_Record set_
#####

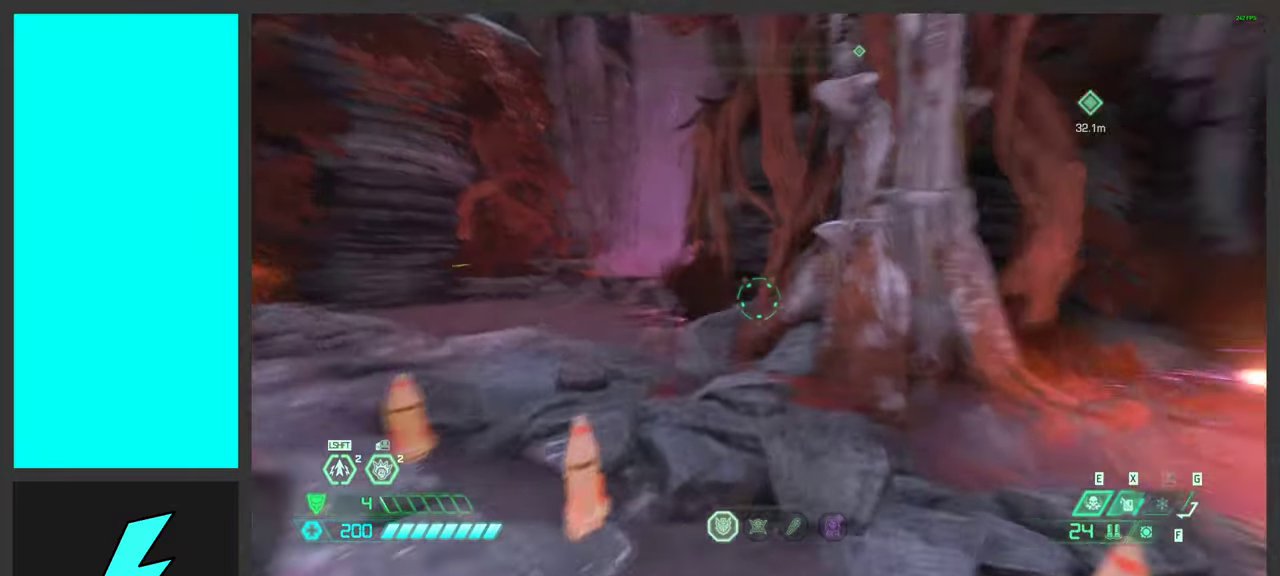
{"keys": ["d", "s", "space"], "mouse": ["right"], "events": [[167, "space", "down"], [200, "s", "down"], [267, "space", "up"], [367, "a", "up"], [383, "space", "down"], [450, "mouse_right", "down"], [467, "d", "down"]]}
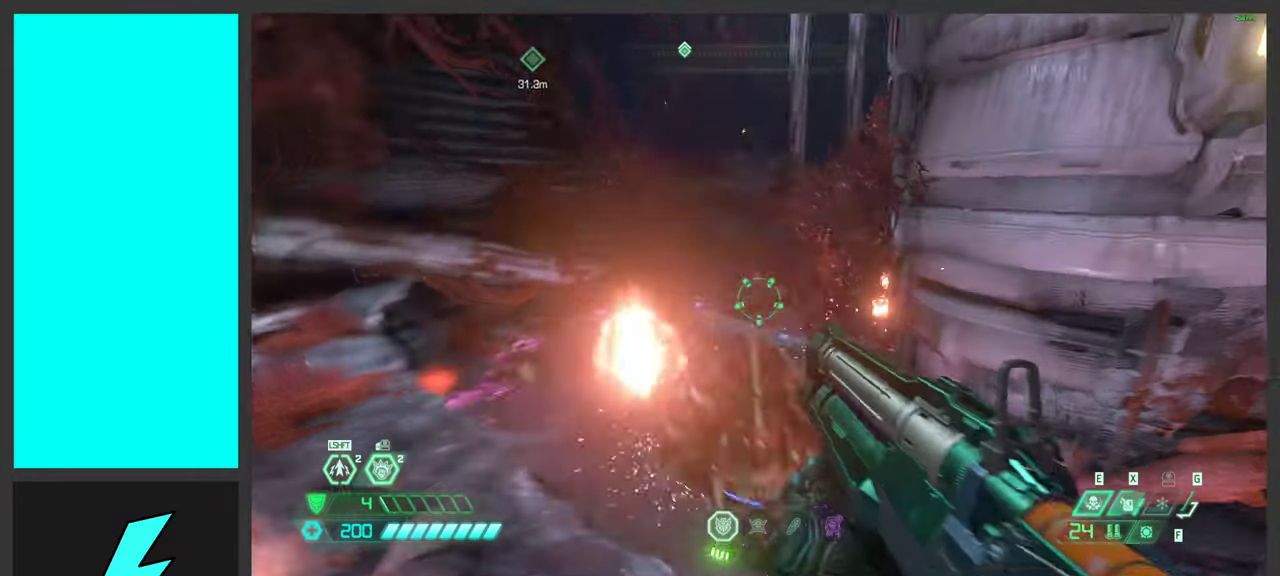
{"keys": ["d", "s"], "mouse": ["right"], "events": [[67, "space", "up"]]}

#####

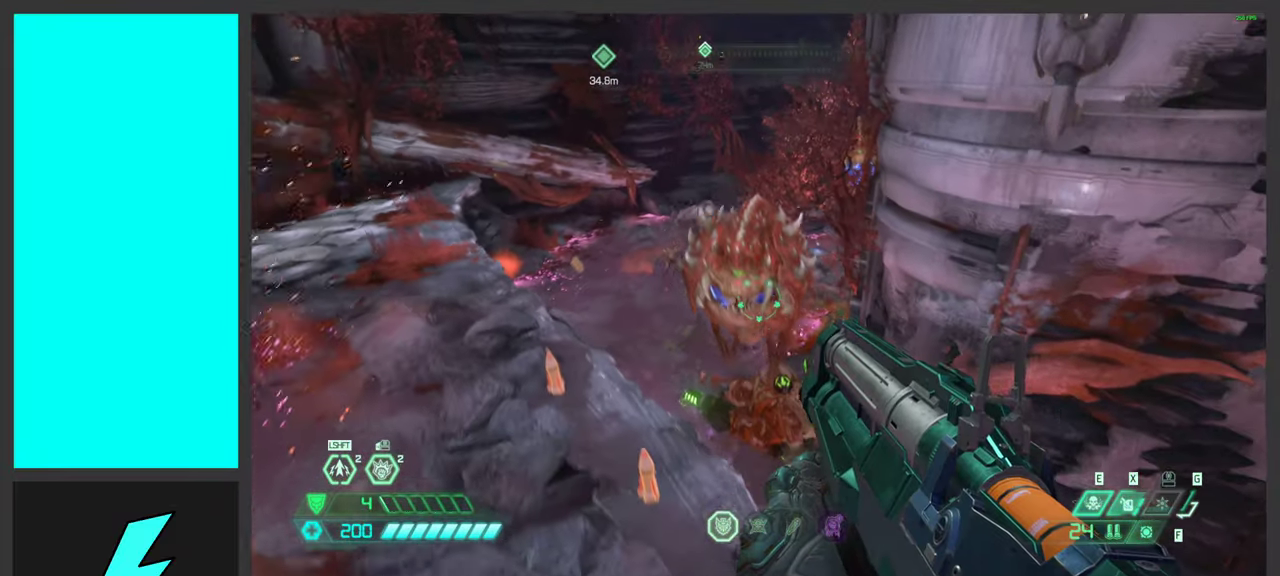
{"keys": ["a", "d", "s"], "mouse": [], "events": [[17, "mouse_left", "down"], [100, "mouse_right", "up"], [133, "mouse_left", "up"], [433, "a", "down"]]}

#####

_What to produce_
Where in the records does the word "space" appear? Copy each line that holds it.

_Reply_
{"keys": ["d", "s", "space"], "mouse": ["right"], "events": [[167, "space", "down"], [200, "s", "down"], [267, "space", "up"], [367, "a", "up"], [383, "space", "down"], [450, "mouse_right", "down"], [467, "d", "down"]]}
{"keys": ["d", "s"], "mouse": ["right"], "events": [[67, "space", "up"]]}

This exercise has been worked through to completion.